Wilhelmshaven - Bei der Peine GmbH gehen die Lichter aus. Das Amtsgericht Wilhelmshaven hat für das Herren-Bekleidungsunternehmen zum 1. April das Insolvenzverfahren eröffnet. Der vorläufige Insolvenzverwalter Michael Waculik (Jever) wurde zum Insolvenzverwalter bestellt.
Er bedaure sehr, dass die Suche nach einem Investor für das in Schieflage geratene Unternehmen in den vergangenen Wochen nicht erfolgreich war, sagte Waculik im Gespräch mit unserer Redaktion. Der Betrieb werde mit sofortiger Wirkung eingestellt. Die rund 50 Mitarbeiter müssten entlassen werden.
Zuletzt hatte es noch im Barutti-Fabrikverkauf in der Ebertstraße einen Räumungsverkauf gegeben, der auch sehr gut angenommen worden sei, so Waculik. „Es ist nicht ausgeschlossen, dass wir noch eine Sonderaktion machen. Aber vorerst ist auch der Fabrikverkauf geschlossen.“
Die Insolvenzeröffnung dürfte das Ende der Bekleidungsindustrie in Wilhelmshaven bedeuten. Die Peine GmbH produzierte Herrenoberbekleidung unter den Markennamen Barutti und Masterhand in China und hatte mehrere Außenstellen im europäischen Ausland. Hauptgesellschafter der GmbH war zuletzt die chinesische Shandong Ruyi Technology Group, die wohl auch für die Forderungen an die deutsche Tochter gerade stehen muss. Nach überschlägigen Berechnungen von Waculik belaufen sich die Schulden auf rund 48 Millionen Euro. Der Insolvenzverwalter ist skeptisch, ob sich diese Forderungen realisieren lassen. Zum einen gebe es seit Eröffnung des vorläufigen Insolvenzverfahrens so gut wie keine Kontakte zu den Chinesen, zum anderen soll die Shandog Ruyi Group selbst wirtschaftliche Probleme haben.
Mit dem Wilhelmshavener Traditionsunternehmen Peine hatte die Peine GmbH ohnehin – bis auf den Namen – sogut wie nichts mehr gemein. Die ehemals als ausgesprochen umsatz- und renditestark geltende Peine-Gruppe war 2006 verkauft worden. Seinerzeit übernahm die Frankfurter Beteiligungsgesellschaft Steadfast Capital im Rahmen eines Management-Buy-Out sämtliche Anteile von Markus Peine, dem damaligen Mehrheitsgesellschafter und Geschäftsführer der Peine-Gruppe. Lediglich die Immobilien blieben im Besitz der Familie Peine.

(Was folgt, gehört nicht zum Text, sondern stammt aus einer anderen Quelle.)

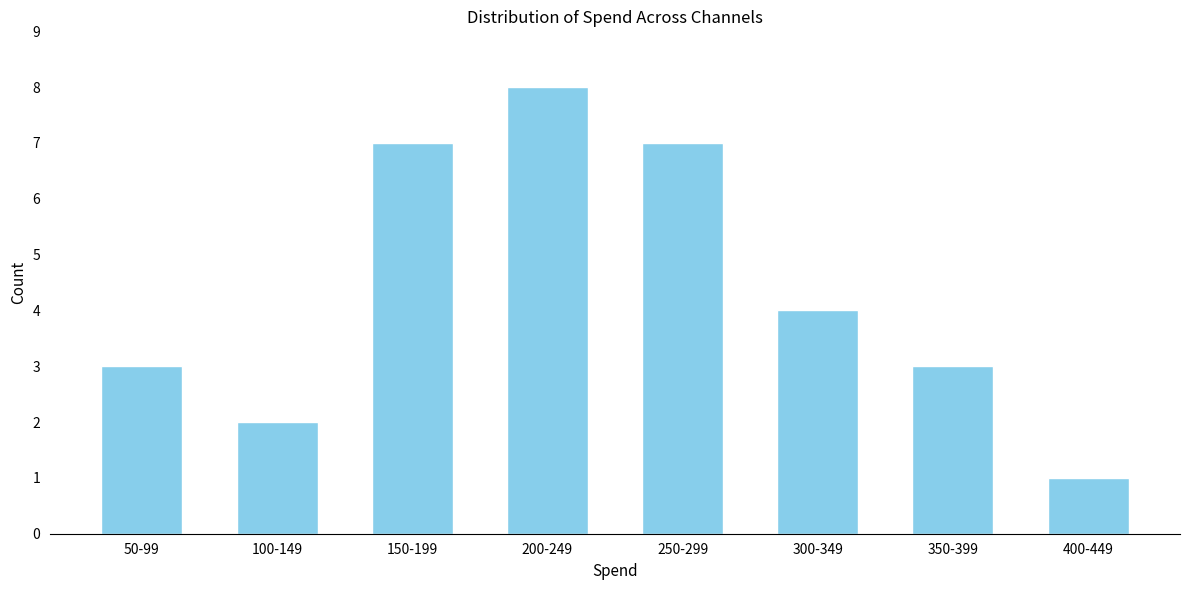

Reading left to right, extract all data points from this chart.

50-99=3	100-149=2	150-199=7	200-249=8	250-299=7	300-349=4	350-399=3	400-449=1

2009 die erste Insolvenz der sieben der Peine-Gruppe angeschlossenen Unternehmen. 2010 erwarb die US-amerikanische Investmentgesellschaft Gordon Brothers International die Mehrheit und firmierte das Unternehmen in Peine GmbH um. 2013 übernahm Privatinvestor Jan Dieter Leuze Anteile und Geschäftsführung der Peine GmbH. Er fädelte eine strategische Partnerschaft mit Shangdong Ruyi ein. Nach dem Rückzug Leuzes im September 2014 hielten die Chinesen 84 Prozent der GmbH. Im Januar dieses Jahres dann – wohl auch corona-bedingt – die neuerliche Schieflage.